Name of Film: Yeelen
Director: Souleymane Cissé
Origin and Release Year: Burkina Faso (1987)
Starring or score: 7/10
Yeleen is a film that mixes Africanism with magic. A look inside a Malian village, directed by Souleymane Cissé and released in 1987, that awakens and connects the heritage of the modern African viewer.
It is the story of a young Bambara man searching for spiritual insight. Brightness being the meaning of ‘yeleen’ becomes a metaphor for this revelation. Cissé does not shy away from using purely African elements and maintains tradition and realism to portray a subject matter, that might be otherwise seen as unrealistic. It makes one wonder if maintaining reality can still portray magic?
The film follows a native name Niankoro, played by Issiaka Kane, who leaves on a quest for knowledge. He learns lessons about himself and his magical powers. He encounters his long-lost father, also a sorcerer, whom he battles with. Along his journey, he also runs into trouble with a king who asks him for a favor. The favor is to help his ‘barren’ wife get pregnant. Niankoro then tells the king that his penis betrayed him, after sleeping with his wife. The king then gives his wife to Niankoro, she realizes she is pregnant and they continue the journey together.
The film focuses on a balance between religion, tradition, and magic. Although black magic is established in this African community’s culture, it is emphasized with a Western feel through stylistic choices.

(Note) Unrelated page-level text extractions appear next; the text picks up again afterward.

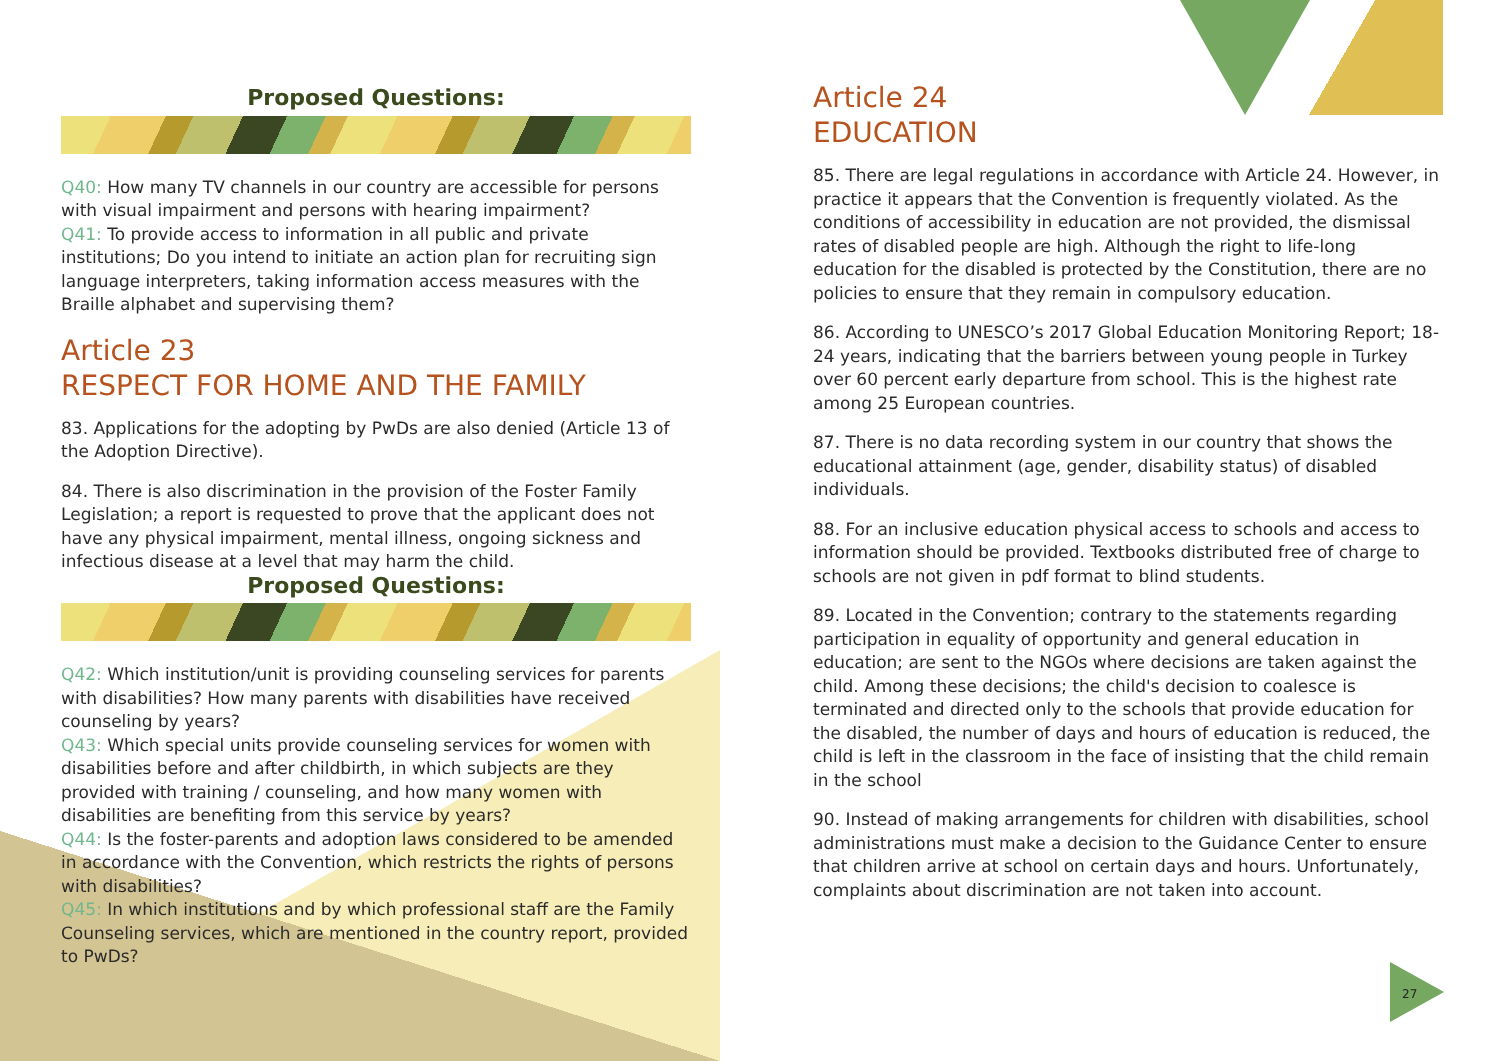Proposed Questions:
Q40: How many TV channels in our country are accessible for persons with visual impairment and persons with hearing impairment?
Q41: To provide access to information in all public and private institutions; Do you intend to initiate an action plan for recruiting sign language interpreters, taking information access measures with the Braille alphabet and supervising them?
Article 23
RESPECT FOR HOME AND THE FAMILY
83. Applications for the adopting by PwDs are also denied (Article 13 of the Adoption Directive).
84. There is also discrimination in the provision of the Foster Family Legislation; a report is requested to prove that the applicant does not have any physical impairment, mental illness, ongoing sickness and infectious disease at a level that may harm the child.
Proposed Questions:
Q42: Which institution/unit is providing counseling services for parents with disabilities? How many parents with disabilities have received counseling by years?
Q43: Which special units provide counseling services for women with disabilities before and after childbirth, in which subjects are they provided with training / counseling, and how many women with disabilities are benefiting from this service by years?
Q44: Is the foster-parents and adoption laws considered to be amended in accordance with the Convention, which restricts the rights of persons with disabilities?
Q45: In which institutions and by which professional staff are the Family Counseling services, which are mentioned in the country report, provided to PwDs?
Article 24
EDUCATION
85. There are legal regulations in accordance with Article 24. However, in practice it appears that the Convention is frequently violated. As the conditions of accessibility in education are not provided, the dismissal rates of disabled people are high. Although the right to life-long education for the disabled is protected by the Constitution, there are no policies to ensure that they remain in compulsory education.
86. According to UNESCO’s 2017 Global Education Monitoring Report; 18-24 years, indicating that the barriers between young people in Turkey over 60 percent early departure from school. This is the highest rate among 25 European countries.
87. There is no data recording system in our country that shows the educational attainment (age, gender, disability status) of disabled individuals.
88. For an inclusive education physical access to schools and access to information should be provided. Textbooks distributed free of charge to schools are not given in pdf format to blind students.
89. Located in the Convention; contrary to the statements regarding participation in equality of opportunity and general education in education; are sent to the NGOs where decisions are taken against the child. Among these decisions; the child's decision to coalesce is terminated and directed only to the schools that provide education for the disabled, the number of days and hours of education is reduced, the child is left in the classroom in the face of insisting that the child remain in the school
90. Instead of making arrangements for children with disabilities, school administrations must make a decision to the Guidance Center to ensure that children arrive at school on certain days and hours. Unfortunately, complaints about discrimination are not taken into account.
27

Inherently African themes dominate scenes such as maternal power, patriarchy, and religious beliefs. These themes met with realist stylistic choices, create a sense of nostalgia for the modern African child. Even if one has never experienced that depth of culture personally.
The film uses plays with light and reflection to portray the simplicities of magic. As well as, conventions such as reverse speed and quick cutting to duplicate transformation. It takes simplicity and adds slightly out-of-place elements to make one feel that something is off but right.
I’d recommend the modern African child to watch this film, purely for its subtle linking of Africanism to the modern concept of magic. It is also a shining example of realism in film, as opposed to all the explosive CGI we encounter in cinemas these days. Yeelen truly makes simplicity magical.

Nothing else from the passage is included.